CNBC Daily Open: China sets lowest growth target in decades

CNBC Daily Open: China sets lowest growth target in decades


A plume of smoke rises after a strike on Tehran on March 4, 2026.

Atta Kenare | AFP | Getty Images

What you need to know today

China on Thursday set its GDP growth target for 2026 at 4.5% to 5% — the lowest target on record going back to the early 1990s — according to a copy of the government work report seen by CNBC, as Beijing grapples with persistent deflationary pressures and trade tensions with the U.S. Defense spending will rise by 7%, the slowest increase since 2021, although analysts believe the official figures are understated.
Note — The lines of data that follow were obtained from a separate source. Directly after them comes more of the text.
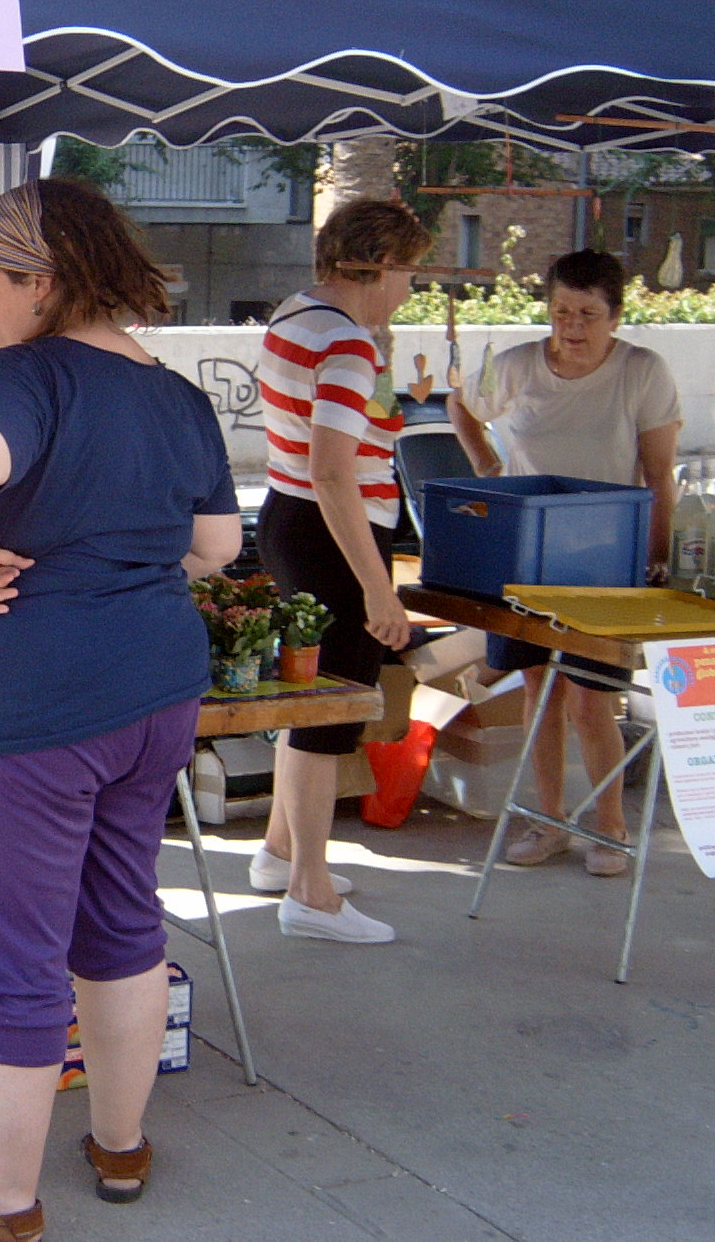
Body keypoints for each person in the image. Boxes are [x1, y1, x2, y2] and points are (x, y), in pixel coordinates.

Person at [0, 180, 241, 1242]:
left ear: (41, 283)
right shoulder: (172, 394)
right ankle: (120, 1146)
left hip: (25, 710)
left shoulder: (21, 376)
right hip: (153, 693)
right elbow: (216, 546)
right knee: (122, 920)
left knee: (12, 960)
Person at [448, 249, 681, 877]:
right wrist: (487, 466)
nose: (572, 327)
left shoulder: (642, 371)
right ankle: (546, 819)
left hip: (606, 560)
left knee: (590, 699)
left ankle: (610, 826)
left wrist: (659, 558)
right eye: (560, 312)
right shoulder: (517, 365)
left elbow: (659, 474)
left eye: (588, 314)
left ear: (616, 316)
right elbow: (461, 404)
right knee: (537, 690)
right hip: (523, 553)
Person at [250, 198, 433, 945]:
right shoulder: (349, 344)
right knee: (326, 715)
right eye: (409, 273)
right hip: (333, 534)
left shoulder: (296, 313)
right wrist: (378, 590)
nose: (410, 289)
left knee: (308, 699)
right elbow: (334, 472)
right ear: (381, 266)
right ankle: (310, 892)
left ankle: (280, 852)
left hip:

A vote to force President Donald Trump to pull back from the war in Iran failed to pass in the U.S. Senate Wednesday. The resolution faced plenty of hurdles and was largely symbolic, as Trump was almost certain to veto it. Spanish Prime Minister Pedro Sánchez on Wednesday described the Middle East war as a “disaster”. That follows Trump’s pledge to cut off trade with Madrid after Spain’s government prevented two jointly operated bases in its territory from being used in the strikes.

Amazon’s Bahrain data center was targeted by Iran for supporting the U.S. military, state media Fars News Agency said Wednesday. The company’s cloud computing unit said Monday that one of its facilities in Bahrain was damaged due to a nearby drone strike on Sunday. Two data centers in the United Arab Emirates were also damaged after they were “directly struck” by drones.

Global 15% tariffs will start this week, U.S. Treasury Secretary Scott Bessent told CNBC, up from the current 10%. Bessent also predicted that U.S. tariff rates would, by August, effectively return to where they stood before the Supreme Court recently struck down the often-steeper duties that Trump unilaterally imposed on most of the world’s countries last year.

A tech industry group expressed ‘concern’ to U.S. Defense Secretary Pete Hegseth after a company was designated as a supply chain risk. The letter, written by the Information Technology Industry Council, did not name Anthropic, though the artificial intelligence company was given that label on Friday after failing to reach a deal with the Defense Department. Among the participating firms were Nvidia, Google, Anthropic, Microsoft, Apple, and Amazon.

Broadcom reported earnings and revenue beat, and issued a strong forecast for the current period, as the chipmaker rides the artificial intelligence boom. The stock rose as much as 5% in extended trading Wednesday. “We have line of sight to achieve AI revenue from chips, just chips, in excess of $100 billion in 2027,” Broadcom CEO Hock Tan said on a conference call with analysts. “We have also secured the supply chain required to achieve this.”

And finally…

Nvidia CEO Huang says $30 billion OpenAI investment ‘might be the last’

Nvidia CEO Jensen Huang said the company’s recent $30 billion investment in OpenAI “might be the last time” it invests in the artificial intelligence startup before it could go public toward the end of the year.

He added that the $100 billion investment that the two companies touted in September is probably “not in the cards.”

“The reason for that is because they’re going to go public,” Huang said during the Morgan Stanley Technology, Media & Telecom Conference on Wednesday.